§ WORK REQUEST
Search the records for the string "dans", then copy each line that has it.

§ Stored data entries
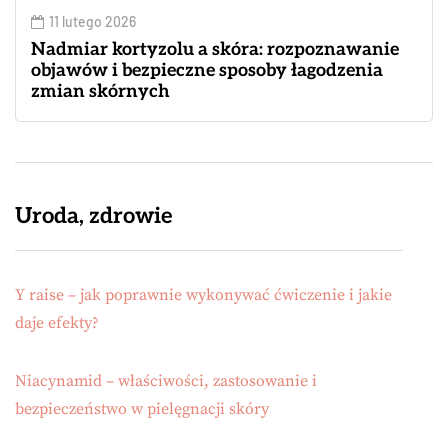
11 lutego 2026
Nadmiar kortyzolu a skóra: rozpoznawanie
objawów i bezpieczne sposoby łagodzenia
zmian skórnych
Uroda, zdrowie
Y raise – jak poprawnie wykonywać ćwiczenie i jakie
daje efekty?
Niacynamid – właściwości, zastosowanie i
bezpieczeństwo w pielęgnacji skóry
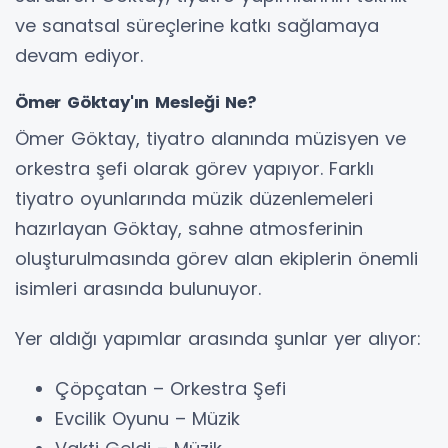
ve sanatsal süreçlerine katkı sağlamaya
devam ediyor.
Ömer Göktay'ın Mesleği Ne?
Ömer Göktay, tiyatro alanında müzisyen ve
orkestra şefi olarak görev yapıyor. Farklı
tiyatro oyunlarında müzik düzenlemeleri
hazırlayan Göktay, sahne atmosferinin
oluşturulmasında görev alan ekiplerin önemli
isimleri arasında bulunuyor.
Yer aldığı yapımlar arasında şunlar yer alıyor:
Çöpçatan – Orkestra Şefi
Evcilik Oyunu – Müzik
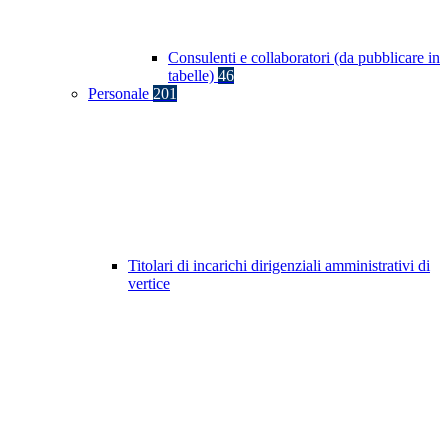
Consulenti e collaboratori (da pubblicare in
tabelle)
46
Personale
201
Titolari di incarichi dirigenziali amministrativi di
vertice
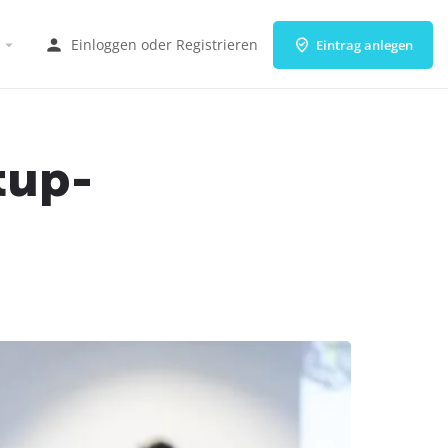
Einloggen
oder
Registrieren
Eintrag anlegen
tup-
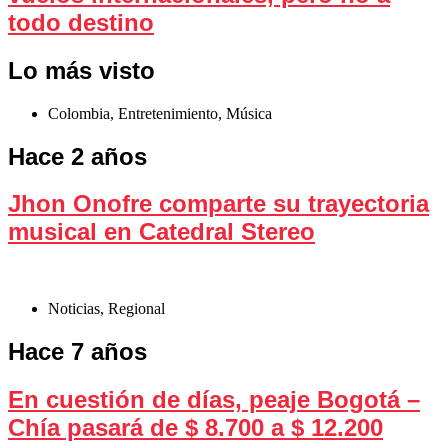
todo destino
Lo más visto
Colombia
,
Entretenimiento
,
Música
Hace 2 años
Jhon Onofre comparte su trayectoria
musical en Catedral Stereo
Noticias
,
Regional
Hace 7 años
En cuestión de días, peaje Bogotá –
Chía pasará de $ 8.700 a $ 12.200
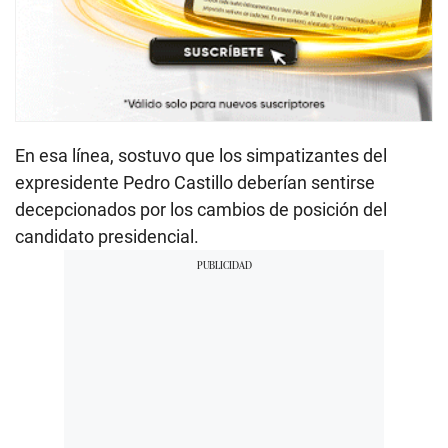
En esa línea, sostuvo que los simpatizantes del
expresidente Pedro Castillo deberían sentirse
decepcionados por los cambios de posición del
candidato presidencial.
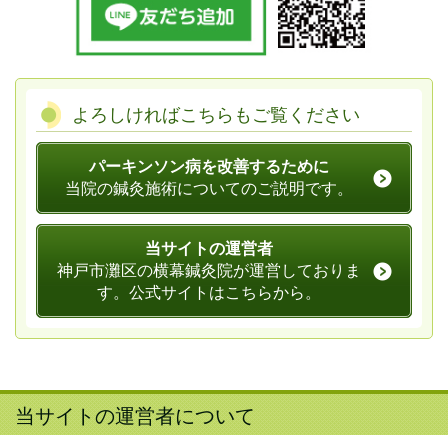
よろしければこちらもご覧ください
パーキンソン病を改善するために
当院の鍼灸施術についてのご説明です。
当サイトの運営者
神戸市灘区の横幕鍼灸院が運営しておりま
す。公式サイトはこちらから。
当サイトの運営者について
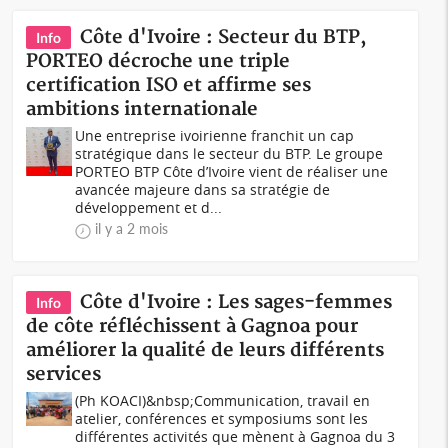
Côte d'Ivoire : Secteur du BTP,
Info
PORTEO décroche une triple
certification ISO et affirme ses
ambitions internationale
Une entreprise ivoirienne franchit un cap
stratégique dans le secteur du BTP. Le groupe
PORTEO BTP Côte d’Ivoire vient de réaliser une
avancée majeure dans sa stratégie de
développement et d...
il y a 2 mois
Côte d'Ivoire : Les sages-femmes
Info
de côte réfléchissent à Gagnoa pour
améliorer la qualité de leurs différents
services
(Ph KOACI)&nbsp;Communication, travail en
atelier, conférences et symposiums sont les
différentes activités que mènent à Gagnoa du 3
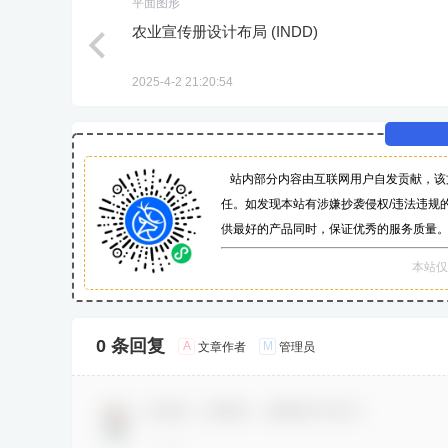
平面图形
农业宣传册设计布局 (INDD)
2025-4-2 21:20:54
站内部分内容由互联网用户自发贡献，该
任。如发现本站有涉嫌抄袭侵权/违法违规的
供最好的产品同时，保证优秀的服务质量
本站仅
0 条回复
A
M
文章作者
管理员
欢迎您，新朋友，感谢参与互动！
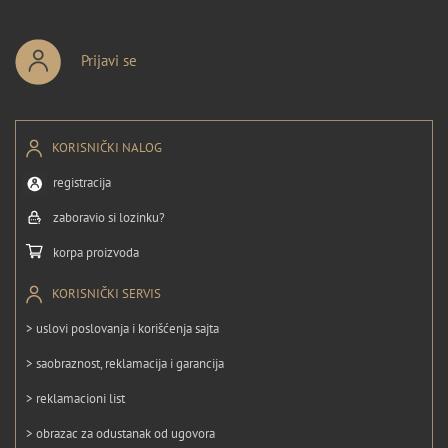
Prijavi se
KORISNIČKI NALOG
registracija
zaboravio si lozinku?
korpa proizvoda
KORISNIČKI SERVIS
> uslovi poslovanja i korišćenja sajta
> saobraznost, reklamacija i garancija
> reklamacioni list
> obrazac za odustanak od ugovora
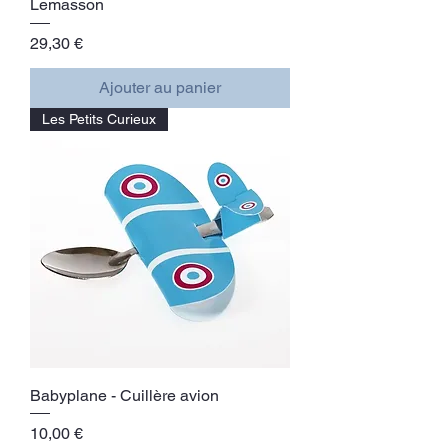
Lemasson
Prix
29,30 €
Ajouter au panier
Les Petits Curieux
Babyplane - Cuillère avion
Prix
10,00 €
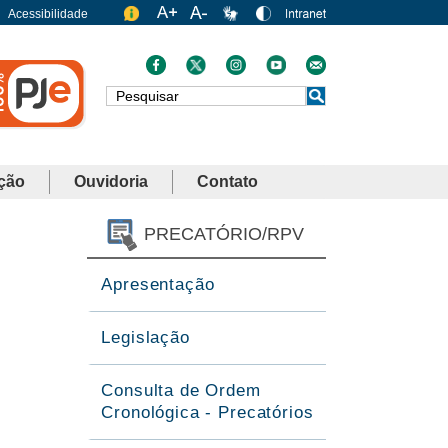
Acessibilidade
Busca
ção
Ouvidoria
Contato
PRECATÓRIO/RPV
Apresentação
Legislação
Consulta de Ordem
Cronológica - Precatórios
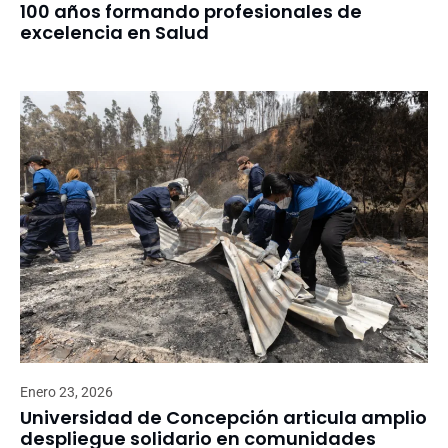
100 años formando profesionales de
excelencia en Salud
Enero 23, 2026
Universidad de Concepción articula amplio
despliegue solidario en comunidades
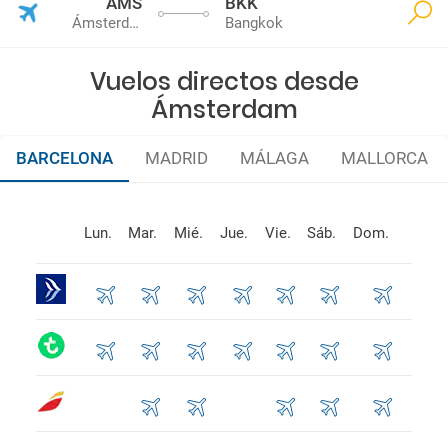
AMS
BKK
Ámsterdam
Bangkok
Vuelos directos desde
Ámsterdam
BARCELONA
MADRID
MÁLAGA
MALLORCA
Lun.
Mar.
Mié.
Jue.
Vie.
Sáb.
Dom.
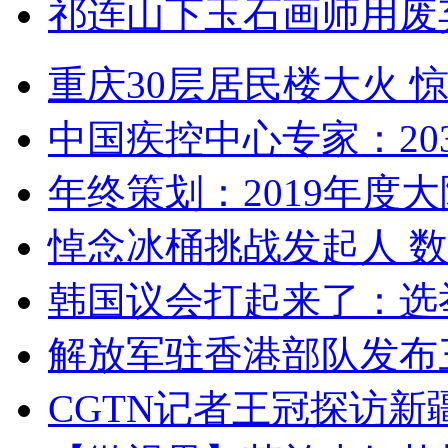
祁连山下玉石画师用废
重庆30层居民楼大火
中国疾控中心专家：203
年终策划：2019年度大陆
悼念冰桶挑战发起人 数百
韩国议会打起来了：选举
解放军驻香港部队发布三
CGTN记者王冠探访新疆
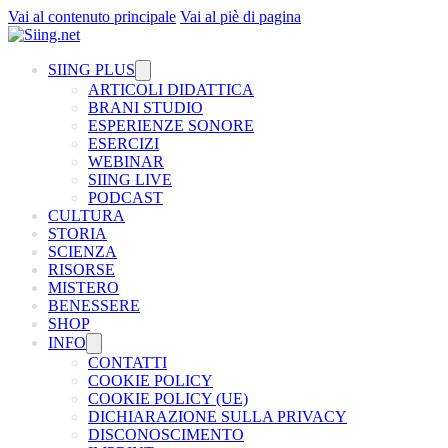
Vai al contenuto principale
Vai al piè di pagina
SIING PLUS
ARTICOLI DIDATTICA
BRANI STUDIO
ESPERIENZE SONORE
ESERCIZI
WEBINAR
SIING LIVE
PODCAST
CULTURA
STORIA
SCIENZA
RISORSE
MISTERO
BENESSERE
SHOP
INFO
CONTATTI
COOKIE POLICY
COOKIE POLICY (UE)
DICHIARAZIONE SULLA PRIVACY
DISCONOSCIMENTO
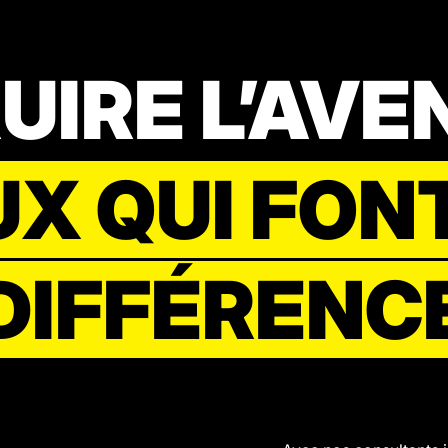
IRE L’AVE
X QUI FON
DIFFÉRENC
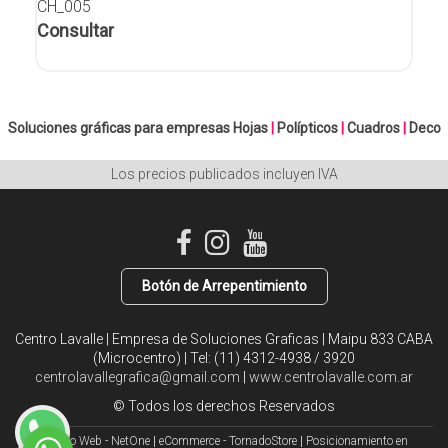
CH_005
Consultar
Soluciones gráficas para empresas
Hojas
|
Polípticos
|
Cuadros
|
Deco
Los precios publicados incluyen IVA
Botón de Arrepentimiento
Centro Lavalle | Empresa de Soluciones Graficas | Maipu 833 CABA
(Microcentro) | Tel:
(11) 4312-4938 / 3920
centrolavallegrafica@gmail.com
|
www.centrolavalle.com.ar
© Todos los derechos Reservados
Diseño Web - NetOne
|
eCommerce - TornadoStore
|
Posicionamiento en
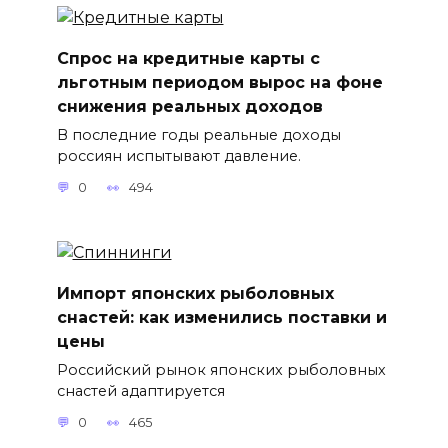
Спрос на кредитные карты с
льготным периодом вырос на фоне
снижения реальных доходов
В последние годы реальные доходы
россиян испытывают давление.
0
494
Импорт японских рыболовных
снастей: как изменились поставки и
цены
Российский рынок японских рыболовных
снастей адаптируется
0
465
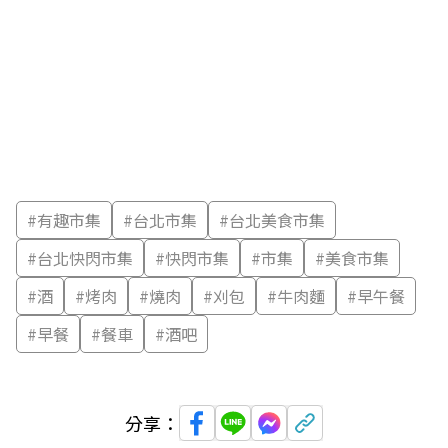
#
有趣市集
#
台北市集
#
台北美食市集
#
台北快閃市集
#
快閃市集
#
市集
#
美食市集
#
酒
#
烤肉
#
燒肉
#
刈包
#
牛肉麵
#
早午餐
#
早餐
#
餐車
#
酒吧
分享：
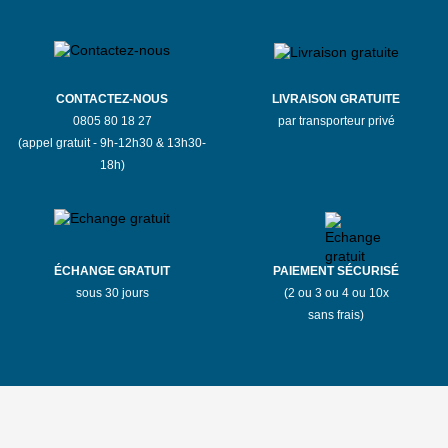
CONTACTEZ-NOUS
LIVRAISON GRATUITE
0805 80 18 27
par transporteur privé
(appel gratuit - 9h-12h30 & 13h30-
18h)
ÉCHANGE GRATUIT
PAIEMENT SÉCURISÉ
sous 30 jours
(2 ou 3 ou 4 ou 10x
sans frais)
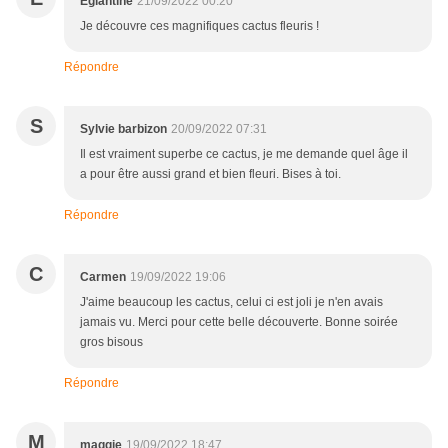
Églantine
21/09/2022 00:20
Je découvre ces magnifiques cactus fleuris !
Répondre
S
Sylvie barbizon
20/09/2022 07:31
Il est vraiment superbe ce cactus, je me demande quel âge il
a pour être aussi grand et bien fleuri. Bises à toi.
Répondre
C
Carmen
19/09/2022 19:06
J'aime beaucoup les cactus, celui ci est joli je n'en avais
jamais vu. Merci pour cette belle découverte. Bonne soirée
gros bisous
Répondre
M
maggie
19/09/2022 18:47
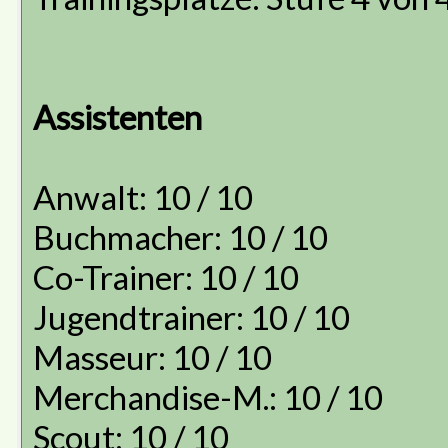
Assistenten
Anwalt: 10 / 10
Buchmacher: 10 / 10
Co-Trainer: 10 / 10
Jugendtrainer: 10 / 10
Masseur: 10 / 10
Merchandise-M.: 10 / 10
Scout: 10 / 10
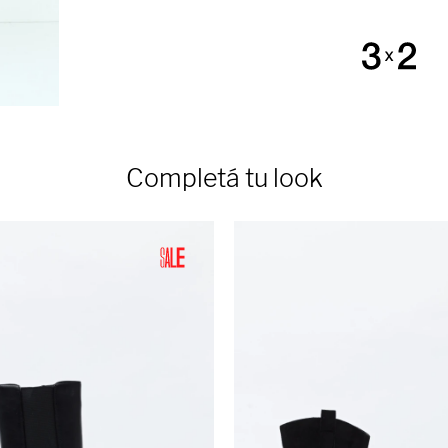
Completá tu look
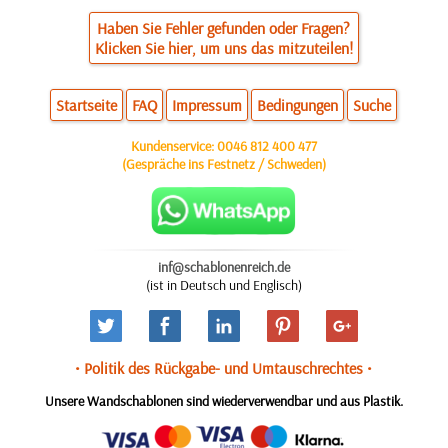
Haben Sie Fehler gefunden oder Fragen?
Klicken Sie hier, um uns das mitzuteilen!
Startseite
FAQ
Impressum
Bedingungen
Suche
Kundenservice:
0046 812 400 477
(Gespräche ins Festnetz / Schweden)
inf@schablonenreich.de
(ist in Deutsch und Englisch)
• Politik des Rückgabe- und Umtauschrechtes •
Unsere Wandschablonen sind wiederverwendbar und aus Plastik.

§ RESPONSE
stratégique dans le secteur du BTP. Le groupe
avancée majeure dans sa stratégie de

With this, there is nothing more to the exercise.